A light breakfast/lunch will be served
Katrin Voltmer, University of Leeds
Communication and democratisation conflicts: Noise, silences and deaf ears
One of the most celebrated achievements of democratic transitions is the liberation of speech and public debate. However, in many new democracies the public arena has become a battleground for hostility and dogmatism which frequently spirals into open violence. This presentation takes a broader view on public communication by not only including the media, but also the communication practices of governments and civil society actors in times of conflict. Based on findings from the international project 'Media, Conflict and Democratisation', key issues of democratising public communication will be addressed, such as pluralism, voice and listening.

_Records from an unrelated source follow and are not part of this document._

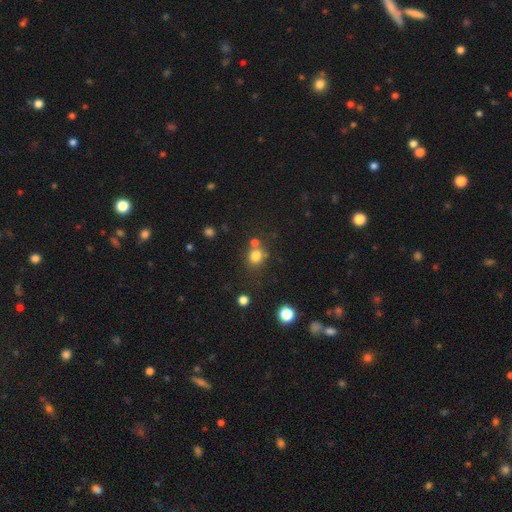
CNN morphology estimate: Q: Smooth or featured?
A: smooth (79%); runner-up: star or artifact (14%)
Q: How rounded?
A: round (81%); runner-up: in between (18%)
Q: Merging?
A: none (62%); runner-up: merger (22%)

Fatima El Issawi, University of Essex
Media Diversity and the hybrid journalist –citizen: an Arab case study
The unprecedented diversity in the media content post Arab uprisings was a victim of the severe political polarization exacerbated by fierce struggles over the identity of new regimes and elites' competitions. However, this polarization was fuelled by this media diversity taking an extreme antagonistic tone and content. Media framing of crucial debates at the heart of transitions to democracy as a struggle between "us" and "them" encouraged a return to coercive practices, thus confirming an active role by national media as full political player. Journalists' understanding of professional journalism led them to the adoption of hybrid practices that encouraged in the same time change and conformity. This duality in journalists' self-perception of identity and roles as described by journalists acted finally as a strong tool to consolidate the status quo and to provide legitimacy to repressive measures against civil liberties.
Chair: Jacob Høigilt (PRIO)
Katrin Voltmer is Professor of Communication and Democracy at the School of Media and Communication at the University of Leeds and a PRIO Global Fellow. Her main research interests revolve around the role of the media in emerging democracies. She has been Principal Investigator of the EU-funded FP7 project "Media, Conflict and Democratisation" (www.mecodem.eu), 2014-2017. She has also widely published on the changing relationship between politics and the media in established western democracies. Recent books include The Media in Transitional Democracies (2013, Polity Press) which received the 2017 Book Award of the International Journal of Press/Politics; and Political Communication in Postmodern Democracy: Challenging the Primacy of Politics (2011, ed. with Kees Brants, Palgrave).
Fatima El Issawi is Senior Lecturer in journalism at the Department of Literature, Film, and Theatre Studies at the University of Essex. She has over fifteen years of experience as international correspondent in conflict zones, having covered conflicts, wars and crises in Lebanon, Post-Saddam Iraq and Jordan for international media such as Agence France Presse (AFP) and the BBC World Service (Arabic Service). She recently completed the project "Arab Revolutions: Media Revolutions." The project provided in-depth empirical analysis on the transformations in media practices and values brought by the transitional political landscape to traditional media in Tunisia, Libya and Egypt and the relationship this has to the fragile democratisation processes.